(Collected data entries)

--------------------

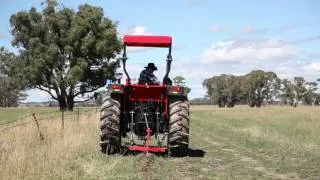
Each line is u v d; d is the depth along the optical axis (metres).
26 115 18.80
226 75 145.50
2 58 66.88
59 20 63.97
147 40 12.90
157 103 13.05
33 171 9.04
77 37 63.47
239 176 9.98
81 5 65.88
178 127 12.47
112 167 9.91
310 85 144.12
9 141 12.76
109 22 64.81
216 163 11.82
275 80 145.38
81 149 12.87
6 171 8.72
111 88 12.61
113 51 64.81
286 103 146.88
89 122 20.77
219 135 20.33
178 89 12.53
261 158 12.83
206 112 54.41
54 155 10.87
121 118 13.01
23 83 64.69
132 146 12.48
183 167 11.02
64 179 8.72
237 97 144.38
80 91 66.31
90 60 64.44
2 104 104.31
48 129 15.44
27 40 65.31
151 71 13.55
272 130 22.97
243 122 30.98
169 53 13.20
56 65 64.12
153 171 10.20
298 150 14.29
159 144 13.05
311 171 10.76
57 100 65.75
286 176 10.15
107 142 12.43
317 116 38.19
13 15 64.88
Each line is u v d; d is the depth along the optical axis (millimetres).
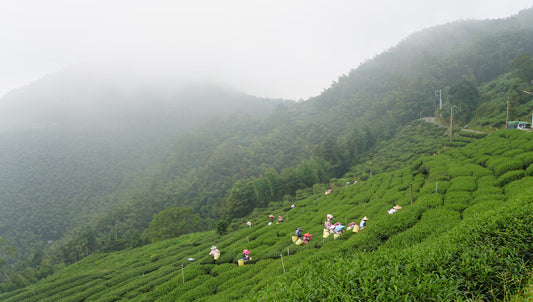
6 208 124000
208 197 107000
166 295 23688
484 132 67438
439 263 7223
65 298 32062
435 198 22203
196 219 81062
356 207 33281
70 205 132750
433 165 36531
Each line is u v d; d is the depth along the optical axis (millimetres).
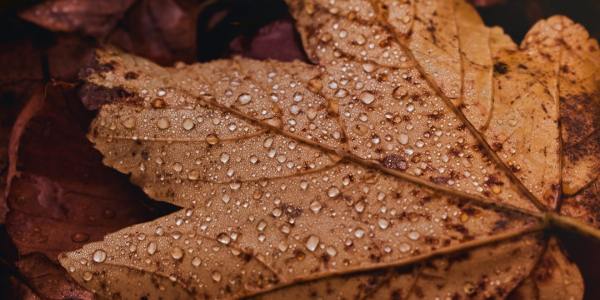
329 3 216
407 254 195
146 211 214
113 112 208
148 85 209
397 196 198
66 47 236
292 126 204
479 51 212
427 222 196
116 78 209
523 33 236
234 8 235
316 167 201
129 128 207
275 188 201
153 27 235
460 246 195
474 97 206
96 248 203
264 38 231
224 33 234
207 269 198
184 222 202
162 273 200
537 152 202
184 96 207
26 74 235
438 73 208
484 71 209
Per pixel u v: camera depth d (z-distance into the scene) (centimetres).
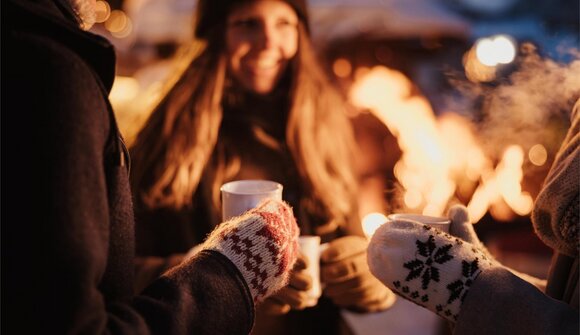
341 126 197
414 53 482
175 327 81
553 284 105
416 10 505
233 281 90
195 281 87
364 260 150
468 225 113
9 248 72
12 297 72
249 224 96
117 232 87
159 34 466
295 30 186
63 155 73
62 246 72
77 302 72
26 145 72
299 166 188
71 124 74
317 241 137
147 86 392
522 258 307
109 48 81
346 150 197
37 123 73
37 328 72
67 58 76
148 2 491
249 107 193
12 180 72
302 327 175
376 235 103
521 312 89
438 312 98
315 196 187
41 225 72
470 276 96
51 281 72
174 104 187
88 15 94
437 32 484
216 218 183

--------------------

*Task requirements*: Some lines above hold the word "depth". Copy all of them.

*Solution below*:
Each line is u v d; d is the depth along the optical axis (metres).
Each line is u v d; d is the depth along the optical axis (millimetres).
Each line is u v d; d is the depth along the optical axis (millimetres).
Per pixel u v: camera depth d (z-distance into the scene) (centimetres).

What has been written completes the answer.